--- Instruction ---
Retype the material without changes, starting at the line that contains "միայն մի քանիսն են երկար ժամանակ" and ending at the last line of the material, with both ends included. Leave the pictures out of your answer.

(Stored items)
·····

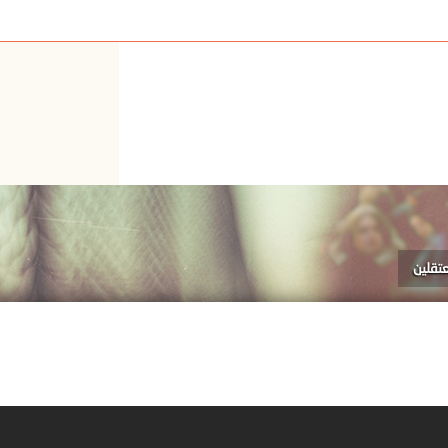
عتقلين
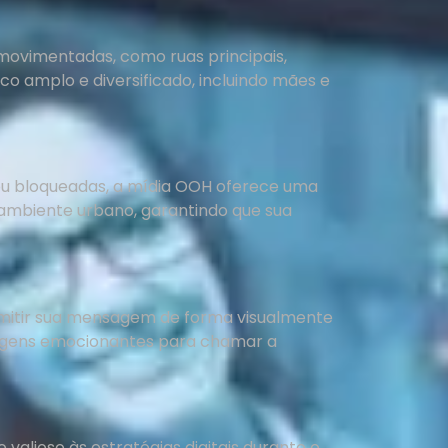
ovimentadas, como ruas principais,
o amplo e diversificado, incluindo mães e
 ou bloqueadas, a mídia OOH oferece uma
ambiente urbano, garantindo que sua
smitir sua mensagem de forma visualmente
sagens emocionantes para chamar a
alioso às estratégias digitais durante o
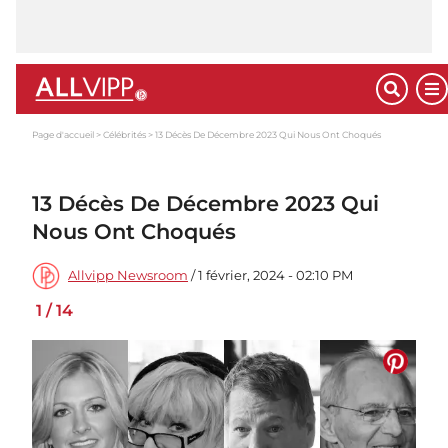
Page d'accueil
Célébrités
13 Décès De Décembre 2023 Qui Nous Ont Choqués
13 Décès De Décembre 2023 Qui
Nous Ont Choqués
Allvipp Newsroom
/ 1 février, 2024 - 02:10 PM
1
/
14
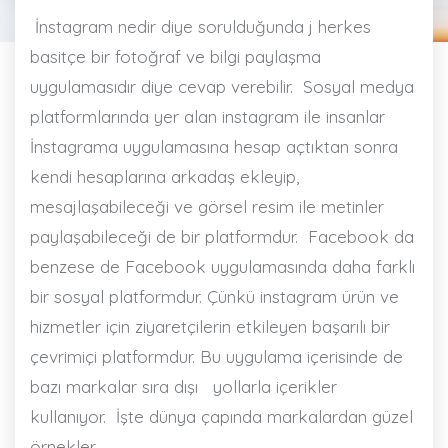
İnstagram nedir diye sorulduğunda j herkes
basitçe bir fotoğraf ve bilgi paylaşma
uygulamasıdır diye cevap verebilir.
Sosyal medya
platformlarında yer alan instagram ile insanlar
İnstagrama uygulamasına hesap açtıktan sonra
kendi hesaplarına arkadaş ekleyip,
mesajlaşabileceği ve görsel resim ile metinler
paylaşabileceği de bir platformdur.
Facebook da
benzese de Facebook uygulamasında daha farklı
bir sosyal platformdur. Çünkü instagram ürün ve
hizmetler için ziyaretçilerin etkileyen başarılı bir
çevrimiçi platformdur. Bu uygulama içerisinde de
bazı markalar sıra dışı
yollarla içerikler
kullanıyor.
İşte dünya çapında markalardan güzel
örnekler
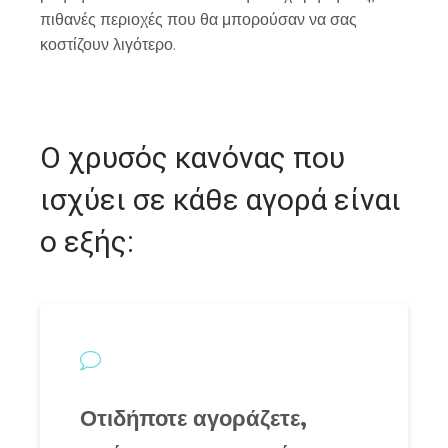
πιθανές περιοχές που θα μπορούσαν να σας
κοστίζουν λιγότερο.
Ο χρυσός κανόνας που
ισχύει σε κάθε αγορά είναι
ο εξής:
Οτιδήποτε αγοράζετε,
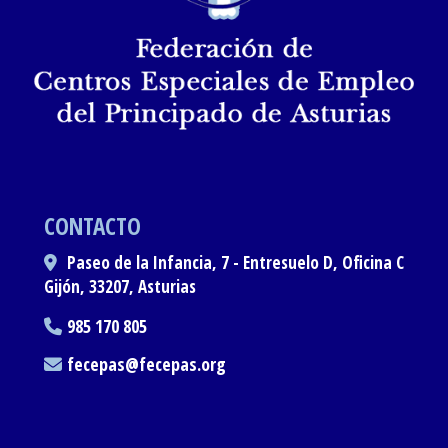
CONTACTO
Paseo de la Infancia, 7 - Entresuelo D, Oficina C
Gijón,
33207,
Asturias
985 170 805
fecepas
fecepas.org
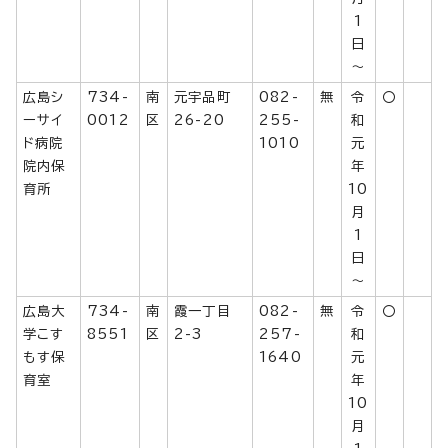
1
日
～
広島シ
734-
南
元宇品町
082-
無
令
〇
ーサイ
0012
区
26-20
255-
和
ド病院
1010
元
院内保
年
育所
10
月
1
日
～
広島大
734-
南
霞一丁目
082-
無
令
〇
学こす
8551
区
2-3
257-
和
もす保
1640
元
育室
年
10
月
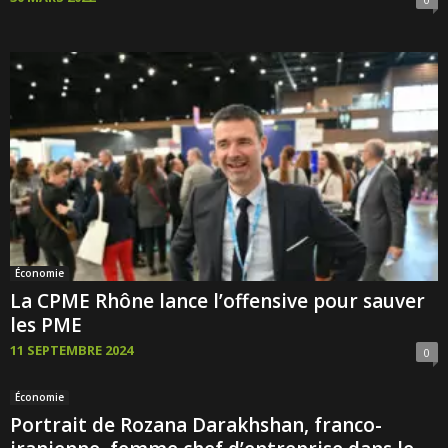
Économie
La CPME Rhône lance l’offensive pour sauver
les PME
11 SEPTEMBRE 2024
0
Économie
Portrait de Rozana Darakhshan, franco-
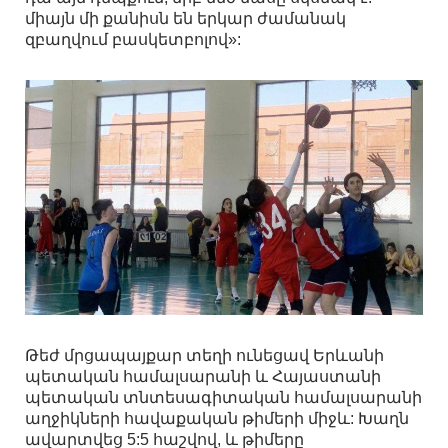
միայն մի քանիսն են երկար ժամանակ
զբաղվում բասկետբոլով»:
Թեժ մրցապայքար տեղի ունեցավ Երևանի
պետական համալսարանի և Հայաստանի
պետական տնտեսագիտական համալսարանի
աղջիկների հավաքական թիմերի միջև: Խաղն
ավարտվեց 5:5 հաշվով, և թիմերը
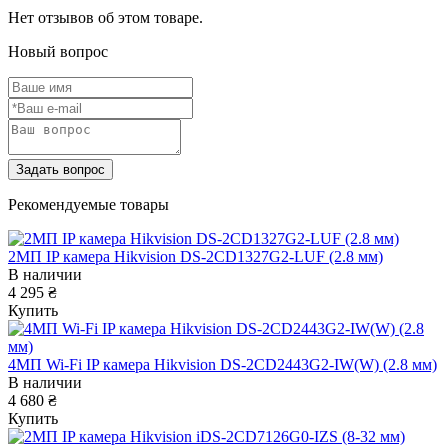
Нет отзывов об этом товаре.
Новый вопрос
Задать вопрос
Рекомендуемые товары
2МП IP камера Hikvision DS-2CD1327G2-LUF (2.8 мм)
В наличии
4 295 ₴
Купить
4МП Wi-Fi IP камера Hikvision DS-2CD2443G2-IW(W) (2.8 мм)
В наличии
4 680 ₴
Купить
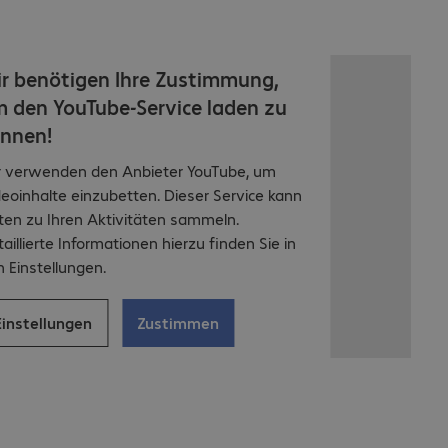
r benötigen Ihre Zustimmung,
 den YouTube-Service laden zu
nnen!
r verwenden den Anbieter YouTube, um
eoinhalte einzubetten. Dieser Service kann
ten zu Ihren Aktivitäten sammeln.
aillierte Informationen hierzu finden Sie in
 Einstellungen.
Einstellungen
Zustimmen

·····

--- Answer to this task ---
միայն մի քանիսն են երկար ժամանակ
զբաղվում բասկետբոլով»:
Թեժ մրցապայքար տեղի ունեցավ Երևանի
պետական համալսարանի և Հայաստանի
պետական տնտեսագիտական համալսարանի
աղջիկների հավաքական թիմերի միջև: Խաղն
ավարտվեց 5:5 հաշվով, և թիմերը
Нет отзывов об этом товаре.
Новый вопрос
Задать вопрос
Рекомендуемые товары
2МП IP камера Hikvision DS-2CD1327G2-LUF (2.8 мм)
В наличии
4 295 ₴
Купить
4МП Wi-Fi IP камера Hikvision DS-2CD2443G2-IW(W) (2.8 мм)
В наличии
4 680 ₴
Купить
r benötigen Ihre Zustimmung,
 den YouTube-Service laden zu
nnen!
r verwenden den Anbieter YouTube, um
eoinhalte einzubetten. Dieser Service kann
ten zu Ihren Aktivitäten sammeln.
aillierte Informationen hierzu finden Sie in
 Einstellungen.
Einstellungen
Zustimmen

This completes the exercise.